In the French context, the term moral harassment emerged with the publication of the book by Marie-France Hirigoyen (1998). The author talks about daily violence and moral harassment. She makes a link with the notion of narcissistic pervert . This link leads to the emergence of the notion of victim - executioner whenever we talk about moral harassment. This vision is taken up in the law against moral harassment of 2002, reinforced in 2012.
By qualifying the adversary as a predator, regardless of the relationship, we validate a powerlessness in the face of someone who is excessively dangerous. In the face of fear, and when you think you can't get out of the relationship, you may tend to:
- avoid
- control the other, to the point of giving meaning to their powerlessness: we qualify the other independently of what we do, by saying “there is someone stronger than me”: he is a bully = he is a narcissistic pervert.
THE VICTIM
Often the victim has a need for recognition and she continues to fight hoping that one day he (the executioner) will recognize her value (“I have value and one day I hope he will recognize it”). She thinks she has the strength to be able to achieve this, but she, like Achille, (is weak because she) does not recognize her helplessness and her fragility in the relationship
THE EXECUTIONER
The executioner, like Goliath, is so entangled by his arsenal and his conviction of omnipotence that he does not realize his fragility.
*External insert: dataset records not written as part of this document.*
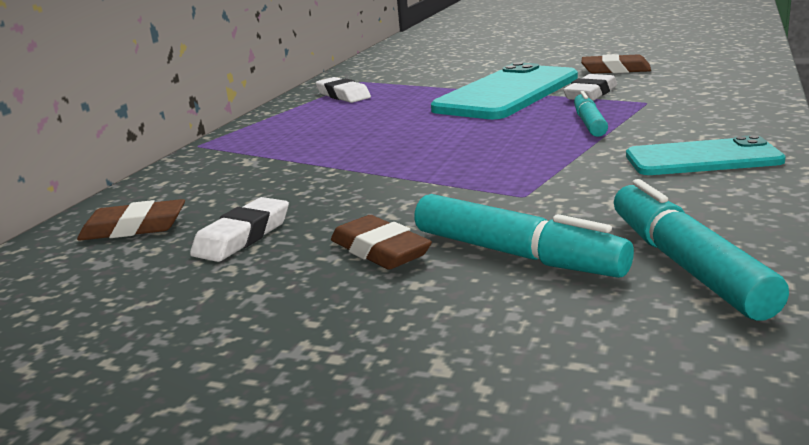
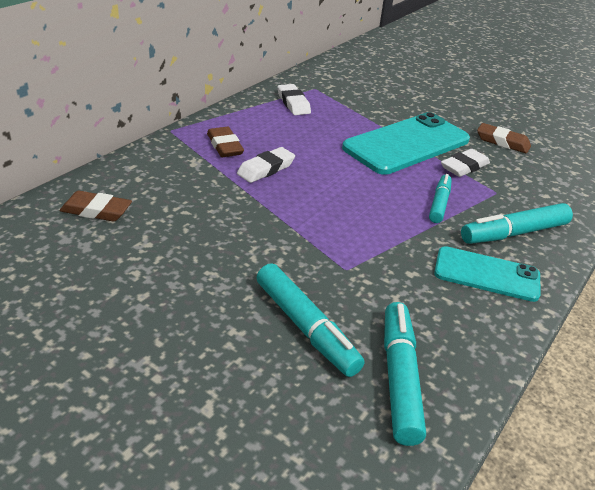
camera: 10 degrees right, 15 degrees up
(243, 237) = (155, 245): white eraser -> white eraser (266, 169)
(380, 251) = (228, 291): brown eraser -> brown eraser (225, 146)
(699, 123) = (514, 233): none -> turquoise marker

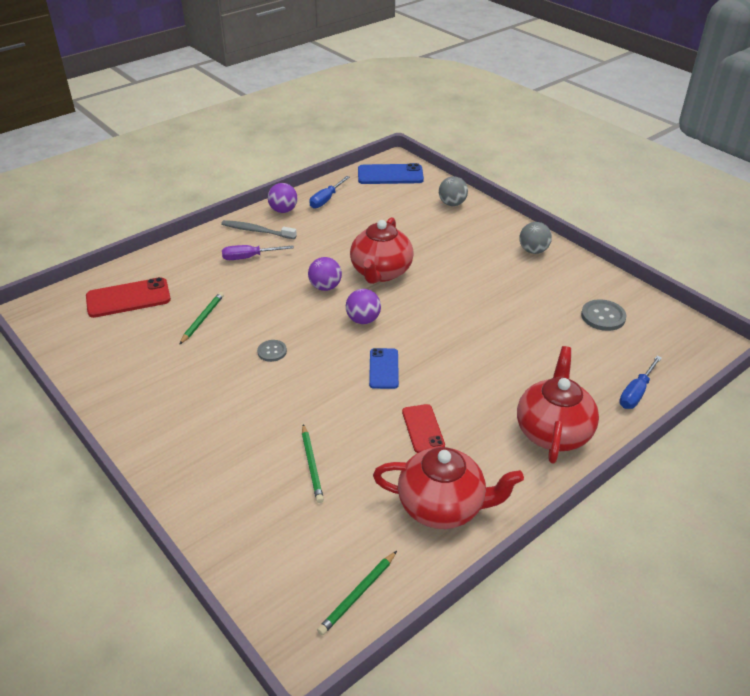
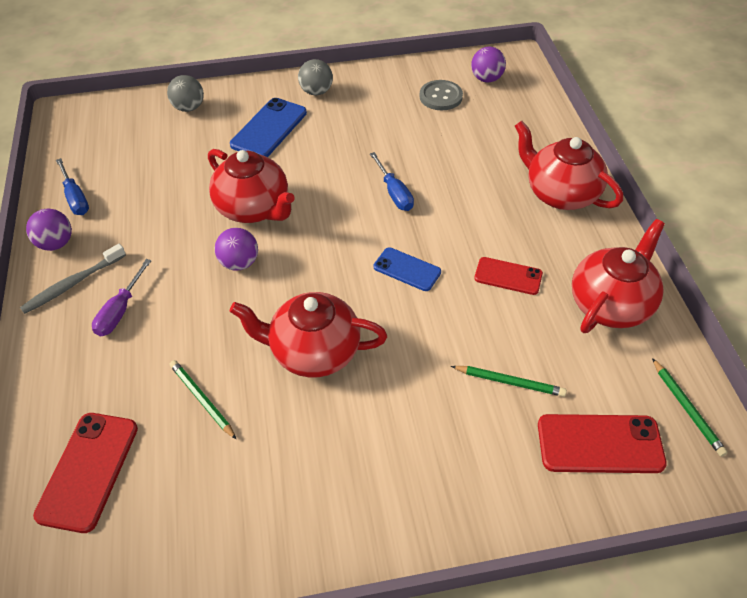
camera: 60 degrees left, 10 degrees up
(272, 351) = (313, 352): grey button -> red teapot
(284, 540) = (600, 444): none -> red phone
(363, 320) = (320, 254): purple ball -> purple ball (486, 79)
(390, 175) = (86, 128): blue phone -> blue phone (269, 128)
(636, 393) = (544, 125): blue screwdriver -> blue screwdriver (394, 193)

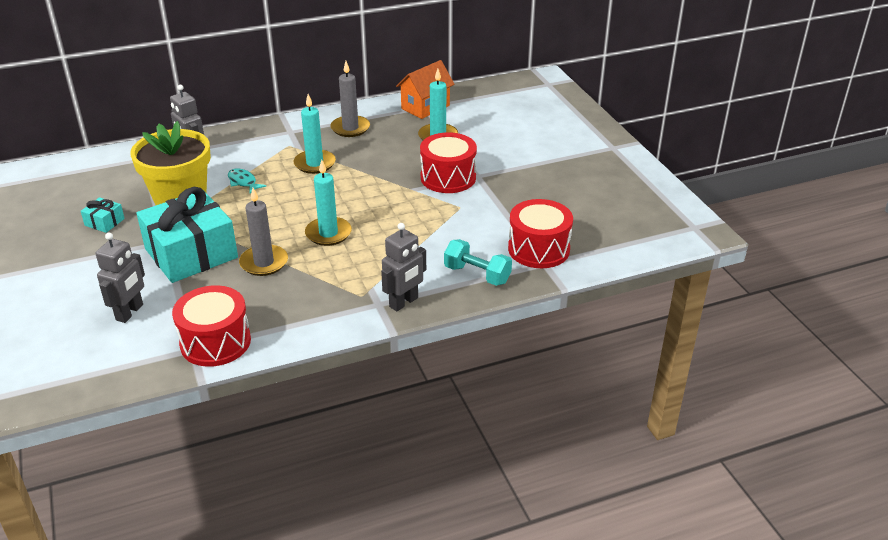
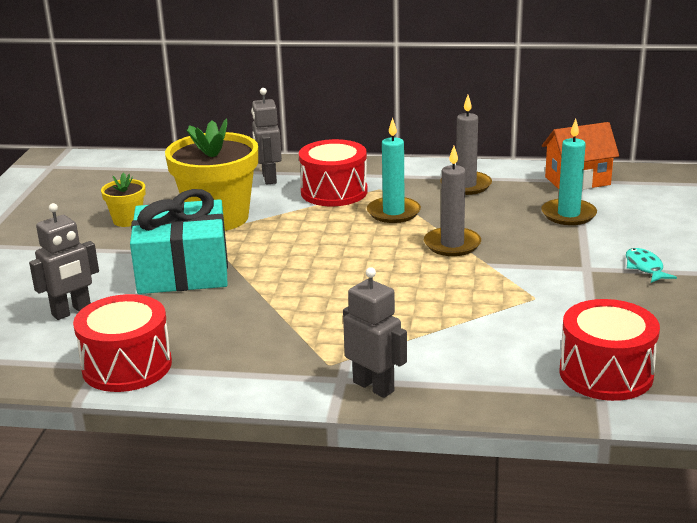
camera: 30 degrees right, 10 degrees down
(104, 222) = (127, 220): turquoise gift -> yellow flower pot
(243, 182) = (299, 214): turquoise fish -> turquoise fish (645, 267)
(264, 263) = (249, 299): grey candle -> grey candle (452, 244)
(328, 233) = (347, 287): turquoise candle -> none
(404, 302) = (374, 386): grey robot -> grey robot turned 120 degrees counterclockwise
(448, 177) = (545, 262): red drum -> red drum (334, 192)
(477, 274) = (495, 381): turquoise dumbbell -> none

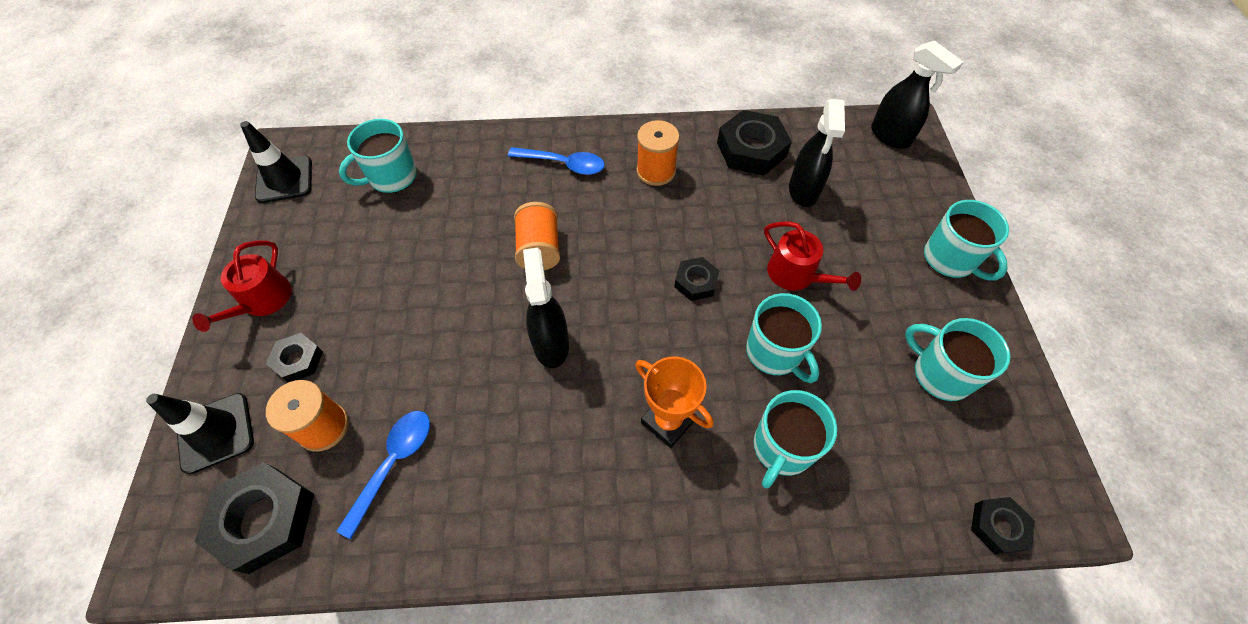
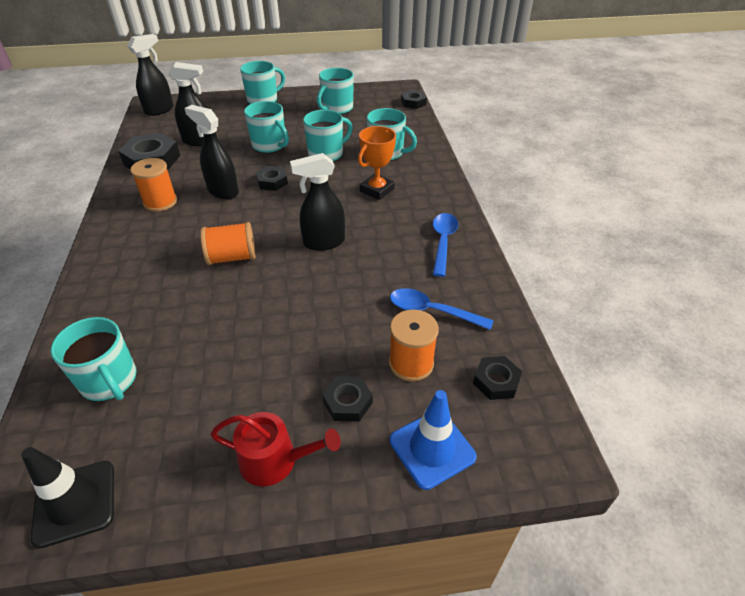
camera: 95 degrees left, 15 degrees down
(215, 433) = (432, 448): black traffic cone -> blue traffic cone
(264, 519) = (496, 381): black nut -> black nut, size x0.56
(563, 164) = (134, 252): blue spoon -> blue spoon (443, 242)
(675, 228) = (223, 191): none -> black spray bottle
(796, 275) = (270, 146): red watering can -> turquoise mug

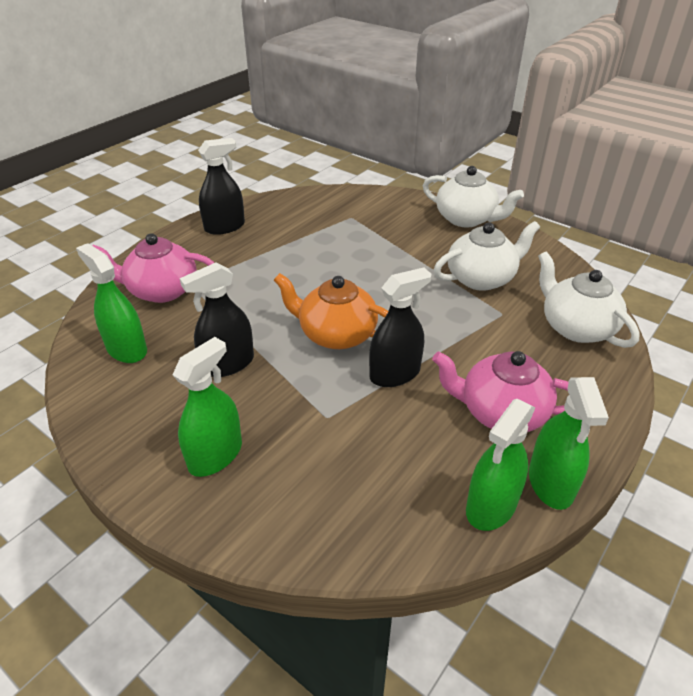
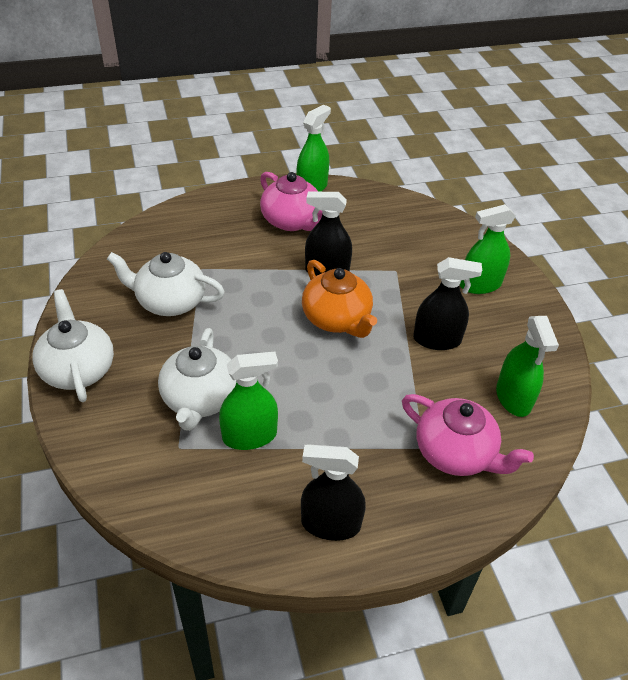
camera: 145 degrees left, 5 degrees up
(491, 506) = (352, 194): green spray bottle -> green spray bottle (249, 436)
(576, 327) = (171, 235): white teapot -> white teapot (200, 399)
Faced with this non-recognition, there is an increasingly harassing harasser and an increasingly fragile victim and the actors around who participate in spite of themselves in encysting the situation. The more one insists and justifies himself, the more the other tries to reassure him and the more the relationship becomes harassing.
The aim of the intervention will be to help the victim and the executioner to touch and display their own fragility.